* [Assigned task]: Switch every "目录名" in the material below to "dirname" and give the text again with nothing else changed, leaving out the pictures.
--------------------------------
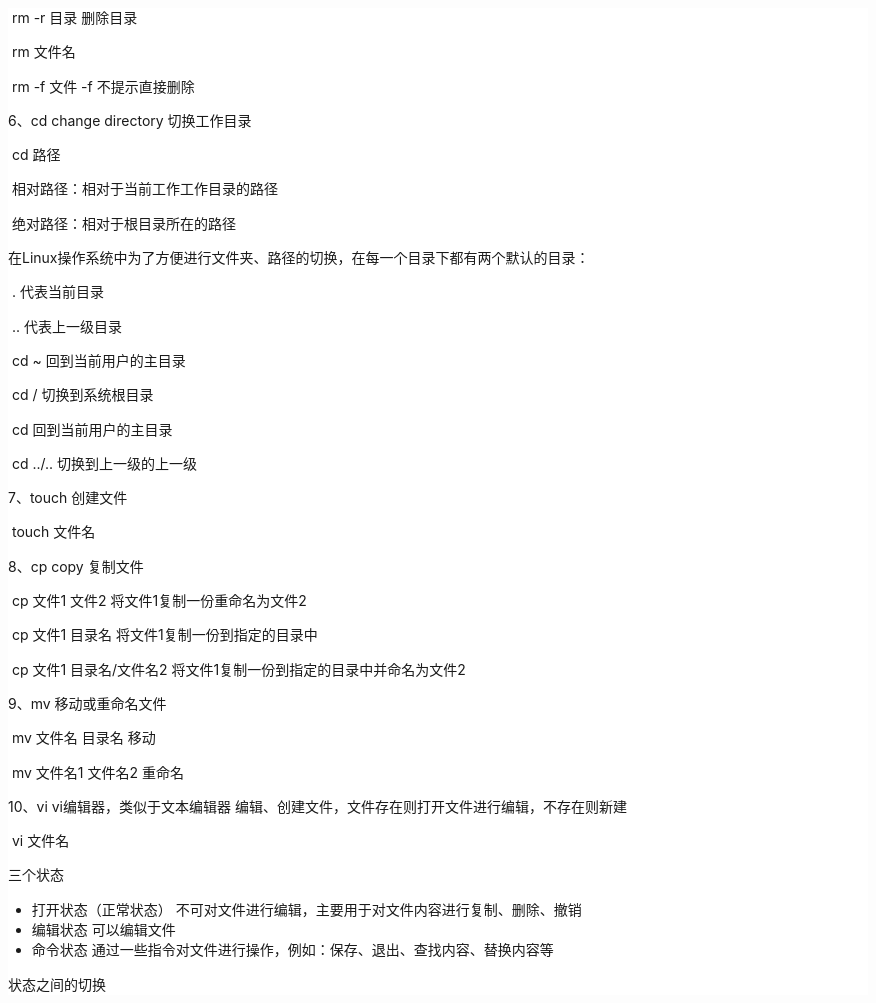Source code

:​      rm -r 目录			删除目录

​      rm 文件名     

​	  rm -f 文件  		-f 不提示直接删除



6、cd    		change directory      切换工作目录

​	  cd  路径

​            相对路径：相对于当前工作工作目录的路径

​			绝对路径：相对于根目录所在的路径

​	 在Linux操作系统中为了方便进行文件夹、路径的切换，在每一个目录下都有两个默认的目录：

​		.			代表当前目录

​		.. 		  代表上一级目录

​	  cd ~  	  回到当前用户的主目录

​      cd  /        切换到系统根目录

​	  cd           回到当前用户的主目录

​      cd ../..     切换到上一级的上一级



7、touch      创建文件

​	touch 文件名



8、cp     copy    复制文件

​	cp 文件1 文件2 			将文件1复制一份重命名为文件2

​    cp 文件1 目录名           将文件1复制一份到指定的目录中

​    cp 文件1 目录名/文件名2    将文件1复制一份到指定的目录中并命名为文件2



9、mv   移动或重命名文件

​	mv 文件名 目录名			移动

​	mv 文件名1 文件名2        重命名



10、vi     vi编辑器，类似于文本编辑器     编辑、创建文件，文件存在则打开文件进行编辑，不存在则新建

​	vi 文件名

三个状态

- 打开状态（正常状态） 	不可对文件进行编辑，主要用于对文件内容进行复制、删除、撤销
- 编辑状态     可以编辑文件
- 命令状态    通过一些指令对文件进行操作，例如：保存、退出、查找内容、替换内容等

状态之间的切换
--------------------------------
* [Task result]:
Source code

:​      rm -r 目录			删除目录

​      rm 文件名     

​	  rm -f 文件  		-f 不提示直接删除



6、cd    		change directory      切换工作目录

​	  cd  路径

​            相对路径：相对于当前工作工作目录的路径

​			绝对路径：相对于根目录所在的路径

​	 在Linux操作系统中为了方便进行文件夹、路径的切换，在每一个目录下都有两个默认的目录：

​		.			代表当前目录

​		.. 		  代表上一级目录

​	  cd ~  	  回到当前用户的主目录

​      cd  /        切换到系统根目录

​	  cd           回到当前用户的主目录

​      cd ../..     切换到上一级的上一级



7、touch      创建文件

​	touch 文件名



8、cp     copy    复制文件

​	cp 文件1 文件2 			将文件1复制一份重命名为文件2

​    cp 文件1 dirname           将文件1复制一份到指定的目录中

​    cp 文件1 dirname/文件名2    将文件1复制一份到指定的目录中并命名为文件2



9、mv   移动或重命名文件

​	mv 文件名 dirname			移动

​	mv 文件名1 文件名2        重命名



10、vi     vi编辑器，类似于文本编辑器     编辑、创建文件，文件存在则打开文件进行编辑，不存在则新建

​	vi 文件名

三个状态

- 打开状态（正常状态） 	不可对文件进行编辑，主要用于对文件内容进行复制、删除、撤销
- 编辑状态     可以编辑文件
- 命令状态    通过一些指令对文件进行操作，例如：保存、退出、查找内容、替换内容等

状态之间的切换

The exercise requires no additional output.